手妻師 藤山新太郎のブログ

1988 年、1994 年に文化庁芸術祭賞、1998 年に文化庁芸術祭賞大賞を受賞。2010 年には松尾芸能賞 優秀賞を受賞。 江戸時代に花開いた日本伝統奇術「手妻(てづま)」の数少ない継承者 藤山新太郎のブログ。

福井の三日間 4 

福井の三日間 4

 

 私は群馬県の猿ヶ京に元、芸者の置き屋(稽古場)を借りていて、時々出かけてはそこで稽古をしています。猿ヶ京は温泉場で、いくつかホテルがあります。但し温泉街はもう寂れています。町並みを見ると、大きな民家が並んでいます。かつては、8人10人とたくさんの家族が一軒に暮らしていたのでしょうが、今ではどこもお婆さんが一人で暮らしています。

 その昔は、商店をしていた家も、今では店は閉じて、物置になっていて、いくつもある部屋は掃除をせずに物置部屋で、お婆さん一人が住む部屋だけが何とか片付いている、と言う生活をしている所が殆どです。無論、人がどんな生活をしようと自由ですが、そうした家を若い人が見ると、とても一緒に暮らしたいととは思はないでしょう。若い人たちはどんどん東京に出て行ってしまいます。

 でも、よく見るとその家は、実に凝った造りをしています、古いことは勿論なのですが、部屋を仕切っている戸を見ても、ふすまではなく板戸になっていて、板は漆塗りになっています。大黒柱は5寸も6寸もあります。

 家具も黒柿の茶箪笥などがあって、相当に高価です。磨き上げて並べたら、部屋が一変するでしょう。整理して住めばとても豊かな生活なのですが、如何せんお婆さん一人では掃除も出来ません。宝物も埋もれて行きます。

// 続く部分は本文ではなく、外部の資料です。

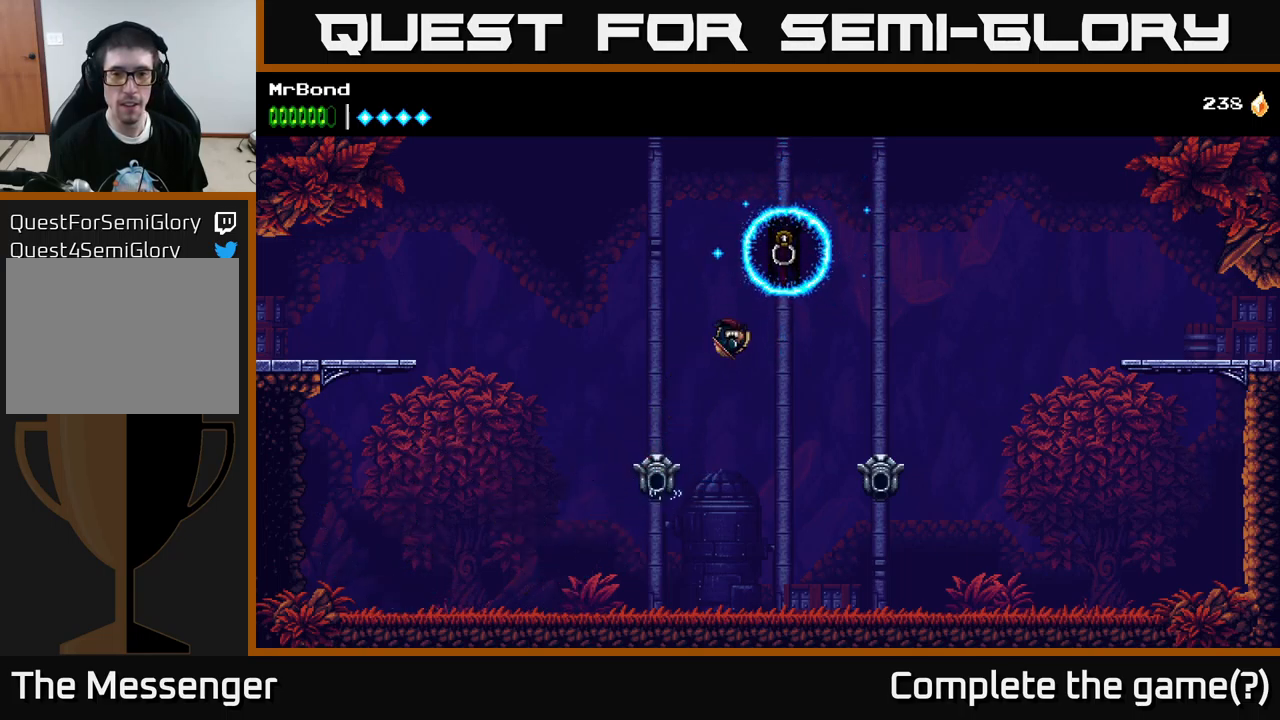
{"buttons": ["DPAD_RIGHT"], "left_stick": "center", "right_stick": "center", "events": [[217, "A", "up"]]}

 本来伝統的な家に住むことは、素晴らしく豊かな生活が送れるはずですが、現実には、生かしようが分からないのか、誰も寄り付かないような汚れた生活になってしまっています。日本の文化を考えたときに、家も生活も、年寄りに任せっきりにしたために、若い人は古いものに興味を示さない人達が増えてしまい、結果として、若い人が日本の伝統文化を卑下して、古い家に寄り付かなくなってしまいました。

 

 同様に手妻です。手妻は明治半ば以降、ずっと逆境にありました。西洋のマジックに押され、日本人でもマジックを覚えようとする人はみんな普通に西洋奇術を練習するようになったのです。その後昭和20年に戦争に負けて、それ以降、日本文化が否定されると、一層、手妻は仕事が激減し、昭和40年代になると、手妻をしていたマジシャンは、東京でももう5人くらいになっていたのです。

 私がマジックを始めたのがちょうどその頃で、数少なくなった師匠たちを訪ねて手妻を習いに行くと、師匠は仕事も減り、生活して行くのが難しいためか、狭いアパートに住んで、つましい暮らしをしていました。手妻の指導でも、狭い部屋の片隅で、ちゃぶ台を片付けて、遠慮しながら稽古をつけてもらいました。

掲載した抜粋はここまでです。